I’ve been percolating on this and it is connecting a lot of the perspectives I’ve experienced in my inner landscape and real time interactions with people. My latest Aha is different people’s approach to health care. Not in the Obama Care/Trump Care sense, but how people engage with providers and mainstream vs alternative vs cutting edge technological therapies etc. Also thinking about people’s perspectives on psychiatry and psychopharmacology, having either stigmatized views of it or openness to it or a tension around it. I haven’t cooked on it enough to have strong conclusions and I haven’t read the book yet, but I feel like Yankeedom has a strong influence in the evidence-based medicine that is the dominant aspect of mainstream medical training over the last 70 years or so, and also a stronghold of psychiatry and expectation that most people in the suburban upper-middle class does well to be in therapy and on prozac without stigma. I feel like Far West and Appalachia may be more prone to reject mental health intervention and even other mainstream medical intervention, avoiding the doctor’s office and preferring to take life on their own power as pioneers and settlers of mountain country have had to do for generations. Left Coast is both cutting edge tech and alternative medicine influenced it seems. Deep South probably prefers to go to every length to have thorough workup with the most established methods but that can be inappropriate use of resources (unnecessary tests like MRIs etc.). El Norte and First Nation more alternative and naturopathic/holistic influences most likely. Others I don’t have a clear enough beat on to comment about.
Anyway, this will definitely be on my mind as I interact with patients in the future here in LA where probably half of my patients have moved here from all other parts of the North America well into adulthood.

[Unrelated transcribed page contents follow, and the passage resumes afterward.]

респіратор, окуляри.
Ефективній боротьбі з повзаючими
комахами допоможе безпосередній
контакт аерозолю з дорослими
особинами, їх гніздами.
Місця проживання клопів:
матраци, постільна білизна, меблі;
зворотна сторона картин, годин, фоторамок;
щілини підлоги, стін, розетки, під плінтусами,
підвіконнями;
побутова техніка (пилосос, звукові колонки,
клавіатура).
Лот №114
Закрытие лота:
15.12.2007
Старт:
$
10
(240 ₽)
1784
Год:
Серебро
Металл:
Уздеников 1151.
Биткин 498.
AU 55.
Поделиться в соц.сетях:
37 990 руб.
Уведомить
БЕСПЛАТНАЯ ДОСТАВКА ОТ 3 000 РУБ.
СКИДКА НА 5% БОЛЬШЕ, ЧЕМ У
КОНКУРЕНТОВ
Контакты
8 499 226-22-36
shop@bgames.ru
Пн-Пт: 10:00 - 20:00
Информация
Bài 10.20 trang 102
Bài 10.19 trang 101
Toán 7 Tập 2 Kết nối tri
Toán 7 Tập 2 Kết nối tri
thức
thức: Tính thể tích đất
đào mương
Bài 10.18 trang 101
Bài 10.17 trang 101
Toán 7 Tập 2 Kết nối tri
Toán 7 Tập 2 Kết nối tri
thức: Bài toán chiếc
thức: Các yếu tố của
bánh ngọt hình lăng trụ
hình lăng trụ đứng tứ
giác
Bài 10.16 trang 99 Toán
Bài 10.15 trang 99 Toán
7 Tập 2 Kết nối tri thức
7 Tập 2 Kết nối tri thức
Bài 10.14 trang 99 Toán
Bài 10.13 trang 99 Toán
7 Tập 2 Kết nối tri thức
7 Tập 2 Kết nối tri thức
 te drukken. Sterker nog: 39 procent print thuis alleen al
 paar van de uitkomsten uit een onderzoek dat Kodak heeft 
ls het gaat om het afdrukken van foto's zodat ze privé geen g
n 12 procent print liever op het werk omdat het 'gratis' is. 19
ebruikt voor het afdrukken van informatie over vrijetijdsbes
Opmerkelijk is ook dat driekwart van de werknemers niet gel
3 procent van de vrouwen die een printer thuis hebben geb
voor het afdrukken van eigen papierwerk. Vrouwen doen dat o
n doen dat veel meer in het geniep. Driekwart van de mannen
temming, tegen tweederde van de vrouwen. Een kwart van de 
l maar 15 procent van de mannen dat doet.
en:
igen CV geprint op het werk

As a different slicing of the US populace along political lines, there was a details study on ‘political tribes’ in the US referred to by David Brooks recently (https://www.nytimes.com/2018/10/15/opinion/politics-race-white-tribalism.html).
The 160 page pdf report (https://hiddentribes.us/) clusters seven distinct tribes with the more extreme liberals and conservatives bracketing a majority that is less extreme. The extreme “wings” seem to dominate power structures, media airplay, and public political discourse will the middle is much less represented even though it is ~70%.
Might make an interesting podcast…
Interesting that your impression of Dallas was a more Midland flavor. Some of Texas falls in the Midlands, but north of Amarillo. That said, the impression I got from the book is that the Midlands is slowly taking over bordering areas. For example, Tidewater is declining and being consumed by the culture.